● **Material shown**:
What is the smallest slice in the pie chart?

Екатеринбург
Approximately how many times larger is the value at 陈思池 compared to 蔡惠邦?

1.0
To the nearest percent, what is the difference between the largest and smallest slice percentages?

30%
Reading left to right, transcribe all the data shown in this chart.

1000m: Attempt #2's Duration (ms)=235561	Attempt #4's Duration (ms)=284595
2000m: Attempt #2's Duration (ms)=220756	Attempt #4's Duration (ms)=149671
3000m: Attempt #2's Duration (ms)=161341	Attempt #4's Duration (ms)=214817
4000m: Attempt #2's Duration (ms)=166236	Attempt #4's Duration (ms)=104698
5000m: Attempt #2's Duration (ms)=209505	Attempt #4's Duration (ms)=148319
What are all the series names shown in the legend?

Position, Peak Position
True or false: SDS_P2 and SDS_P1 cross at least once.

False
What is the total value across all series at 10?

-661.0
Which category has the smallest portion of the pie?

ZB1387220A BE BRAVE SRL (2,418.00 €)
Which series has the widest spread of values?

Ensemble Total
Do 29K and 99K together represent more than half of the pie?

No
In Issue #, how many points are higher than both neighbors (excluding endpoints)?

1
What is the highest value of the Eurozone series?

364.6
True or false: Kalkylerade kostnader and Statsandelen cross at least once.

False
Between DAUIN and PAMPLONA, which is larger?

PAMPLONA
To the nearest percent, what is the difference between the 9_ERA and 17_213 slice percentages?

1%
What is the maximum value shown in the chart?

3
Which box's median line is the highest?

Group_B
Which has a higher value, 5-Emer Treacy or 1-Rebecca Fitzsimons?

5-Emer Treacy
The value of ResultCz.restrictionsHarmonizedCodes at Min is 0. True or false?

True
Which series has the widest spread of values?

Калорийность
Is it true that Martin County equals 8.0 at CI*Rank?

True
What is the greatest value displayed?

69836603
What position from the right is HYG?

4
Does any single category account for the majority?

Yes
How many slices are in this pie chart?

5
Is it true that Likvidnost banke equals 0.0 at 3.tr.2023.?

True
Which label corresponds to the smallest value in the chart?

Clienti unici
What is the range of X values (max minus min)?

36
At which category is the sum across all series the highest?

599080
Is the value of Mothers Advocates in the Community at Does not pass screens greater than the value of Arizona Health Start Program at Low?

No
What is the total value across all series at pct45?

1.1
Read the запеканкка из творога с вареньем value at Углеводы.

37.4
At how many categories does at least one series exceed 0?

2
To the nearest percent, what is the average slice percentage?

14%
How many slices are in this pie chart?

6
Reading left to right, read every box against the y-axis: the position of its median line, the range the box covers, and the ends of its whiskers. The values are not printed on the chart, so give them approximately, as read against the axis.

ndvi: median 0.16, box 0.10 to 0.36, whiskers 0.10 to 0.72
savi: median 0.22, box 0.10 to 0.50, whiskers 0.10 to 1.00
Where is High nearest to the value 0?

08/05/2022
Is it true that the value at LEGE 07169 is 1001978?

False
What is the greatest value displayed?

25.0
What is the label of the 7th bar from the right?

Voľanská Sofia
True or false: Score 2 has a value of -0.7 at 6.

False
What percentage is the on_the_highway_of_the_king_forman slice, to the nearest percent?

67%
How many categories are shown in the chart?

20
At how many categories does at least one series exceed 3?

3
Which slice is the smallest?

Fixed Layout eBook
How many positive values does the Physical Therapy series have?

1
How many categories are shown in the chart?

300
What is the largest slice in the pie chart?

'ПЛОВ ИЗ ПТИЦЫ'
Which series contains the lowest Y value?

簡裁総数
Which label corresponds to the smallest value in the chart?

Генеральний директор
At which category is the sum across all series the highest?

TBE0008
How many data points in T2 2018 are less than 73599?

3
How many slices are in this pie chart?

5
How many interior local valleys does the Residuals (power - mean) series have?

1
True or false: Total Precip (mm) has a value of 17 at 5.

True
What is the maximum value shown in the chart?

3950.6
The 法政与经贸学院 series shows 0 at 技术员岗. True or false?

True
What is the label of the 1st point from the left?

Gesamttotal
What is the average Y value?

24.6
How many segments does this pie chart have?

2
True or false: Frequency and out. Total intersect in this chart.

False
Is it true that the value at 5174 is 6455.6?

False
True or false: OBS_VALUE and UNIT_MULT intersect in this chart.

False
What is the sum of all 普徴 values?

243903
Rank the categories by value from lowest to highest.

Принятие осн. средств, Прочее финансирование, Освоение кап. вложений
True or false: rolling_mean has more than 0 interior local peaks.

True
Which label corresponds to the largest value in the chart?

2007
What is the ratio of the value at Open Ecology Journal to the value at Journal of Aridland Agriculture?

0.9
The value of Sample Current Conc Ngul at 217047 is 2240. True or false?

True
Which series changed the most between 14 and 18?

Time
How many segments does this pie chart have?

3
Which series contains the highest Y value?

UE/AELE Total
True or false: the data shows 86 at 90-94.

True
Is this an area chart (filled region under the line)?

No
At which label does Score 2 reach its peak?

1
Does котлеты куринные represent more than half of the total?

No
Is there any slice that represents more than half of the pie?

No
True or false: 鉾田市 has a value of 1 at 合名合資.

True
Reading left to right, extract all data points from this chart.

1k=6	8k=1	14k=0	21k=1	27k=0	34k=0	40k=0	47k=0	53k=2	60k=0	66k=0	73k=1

● **Required work**:
Can you recast every line of the records above as a JSON list of strings, with one string per line and the blank lines dropped?

● **Task answer**:
[
  "What is the smallest slice in the pie chart?",
  "Екатеринбург",
  "Approximately how many times larger is the value at 陈思池 compared to 蔡惠邦?",
  "1.0",
  "To the nearest percent, what is the difference between the largest and smallest slice percentages?",
  "30%",
  "Reading left to right, transcribe all the data shown in this chart.",
  "1000m: Attempt #2's Duration (ms)=235561\tAttempt #4's Duration (ms)=284595",
  "2000m: Attempt #2's Duration (ms)=220756\tAttempt #4's Duration (ms)=149671",
  "3000m: Attempt #2's Duration (ms)=161341\tAttempt #4's Duration (ms)=214817",
  "4000m: Attempt #2's Duration (ms)=166236\tAttempt #4's Duration (ms)=104698",
  "5000m: Attempt #2's Duration (ms)=209505\tAttempt #4's Duration (ms)=148319",
  "What are all the series names shown in the legend?",
  "Position, Peak Position",
  "True or false: SDS_P2 and SDS_P1 cross at least once.",
  "False",
  "What is the total value across all series at 10?",
  "-661.0",
  "Which category has the smallest portion of the pie?",
  "ZB1387220A BE BRAVE SRL (2,418.00 €)",
  "Which series has the widest spread of values?",
  "Ensemble Total",
  "Do 29K and 99K together represent more than half of the pie?",
  "No",
  "In Issue #, how many points are higher than both neighbors (excluding endpoints)?",
  "1",
  "What is the highest value of the Eurozone series?",
  "364.6",
  "True or false: Kalkylerade kostnader and Statsandelen cross at least once.",
  "False",
  "Between DAUIN and PAMPLONA, which is larger?",
  "PAMPLONA",
  "To the nearest percent, what is the difference between the 9_ERA and 17_213 slice percentages?",
  "1%",
  "What is the maximum value shown in the chart?",
  "3",
  "Which box's median line is the highest?",
  "Group_B",
  "Which has a higher value, 5-Emer Treacy or 1-Rebecca Fitzsimons?",
  "5-Emer Treacy",
  "The value of ResultCz.restrictionsHarmonizedCodes at Min is 0. True or false?",
  "True",
  "Which series has the widest spread of values?",
  "Калорийность",
  "Is it true that Martin County equals 8.0 at CI*Rank?",
  "True",
  "What is the greatest value displayed?",
  "69836603",
  "What position from the right is HYG?",
  "4",
  "Does any single category account for the majority?",
  "Yes",
  "How many slices are in this pie chart?",
  "5",
  "Is it true that Likvidnost banke equals 0.0 at 3.tr.2023.?",
  "True",
  "Which label corresponds to the smallest value in the chart?",
  "Clienti unici",
  "What is the range of X values (max minus min)?",
  "36",
  "At which category is the sum across all series the highest?",
  "599080",
  "Is the value of Mothers Advocates in the Community at Does not pass screens greater than the value of Arizona Health Start Program at Low?",
  "No",
  "What is the total value across all series at pct45?",
  "1.1",
  "Read the запеканкка из творога с вареньем value at Углеводы.",
  "37.4",
  "At how many categories does at least one series exceed 0?",
  "2",
  "To the nearest percent, what is the average slice percentage?",
  "14%",
  "How many slices are in this pie chart?",
  "6",
  "Reading left to right, read every box against the y-axis: the position of its median line, the range the box covers, and the ends of its whiskers. The values are not printed on the chart, so give them approximately, as read against the axis.",
  "ndvi: median 0.16, box 0.10 to 0.36, whiskers 0.10 to 0.72",
  "savi: median 0.22, box 0.10 to 0.50, whiskers 0.10 to 1.00",
  "Where is High nearest to the value 0?",
  "08/05/2022",
  "Is it true that the value at LEGE 07169 is 1001978?",
  "False",
  "What is the greatest value displayed?",
  "25.0",
  "What is the label of the 7th bar from the right?",
  "Voľanská Sofia",
  "True or false: Score 2 has a value of -0.7 at 6.",
  "False",
  "What percentage is the on_the_highway_of_the_king_forman slice, to the nearest percent?",
  "67%",
  "How many categories are shown in the chart?",
  "20",
  "At how many categories does at least one series exceed 3?",
  "3",
  "Which slice is the smallest?",
  "Fixed Layout eBook",
  "How many positive values does the Physical Therapy series have?",
  "1",
  "How many categories are shown in the chart?",
  "300",
  "What is the largest slice in the pie chart?",
  "'ПЛОВ ИЗ ПТИЦЫ'",
  "Which series contains the lowest Y value?",
  "簡裁総数",
  "Which label corresponds to the smallest value in the chart?",
  "Генеральний директор",
  "At which category is the sum across all series the highest?",
  "TBE0008",
  "How many data points in T2 2018 are less than 73599?",
  "3",
  "How many slices are in this pie chart?",
  "5",
  "How many interior local valleys does the Residuals (power - mean) series have?",
  "1",
  "True or false: Total Precip (mm) has a value of 17 at 5.",
  "True",
  "What is the maximum value shown in the chart?",
  "3950.6",
  "The 法政与经贸学院 series shows 0 at 技术员岗. True or false?",
  "True",
  "What is the label of the 1st point from the left?",
  "Gesamttotal",
  "What is the average Y value?",
  "24.6",
  "How many segments does this pie chart have?",
  "2",
  "True or false: Frequency and out. Total intersect in this chart.",
  "False",
  "Is it true that the value at 5174 is 6455.6?",
  "False",
  "True or false: OBS_VALUE and UNIT_MULT intersect in this chart.",
  "False",
  "What is the sum of all 普徴 values?",
  "243903",
  "Rank the categories by value from lowest to highest.",
  "Принятие осн. средств, Прочее финансирование, Освоение кап. вложений",
  "True or false: rolling_mean has more than 0 interior local peaks.",
  "True",
  "Which label corresponds to the largest value in the chart?",
  "2007",
  "What is the ratio of the value at Open Ecology Journal to the value at Journal of Aridland Agriculture?",
  "0.9",
  "The value of Sample Current Conc Ngul at 217047 is 2240. True or false?",
  "True",
  "Which series changed the most between 14 and 18?",
  "Time",
  "How many segments does this pie chart have?",
  "3",
  "Which series contains the highest Y value?",
  "UE/AELE Total",
  "True or false: the data shows 86 at 90-94.",
  "True",
  "Is this an area chart (filled region under the line)?",
  "No",
  "At which label does Score 2 reach its peak?",
  "1",
  "Does котлеты куринные represent more than half of the total?",
  "No",
  "Is there any slice that represents more than half of the pie?",
  "No",
  "True or false: 鉾田市 has a value of 1 at 合名合資.",
  "True",
  "Reading left to right, extract all data points from this chart.",
  "1k=6\t8k=1\t14k=0\t21k=1\t27k=0\t34k=0\t40k=0\t47k=0\t53k=2\t60k=0\t66k=0\t73k=1"
]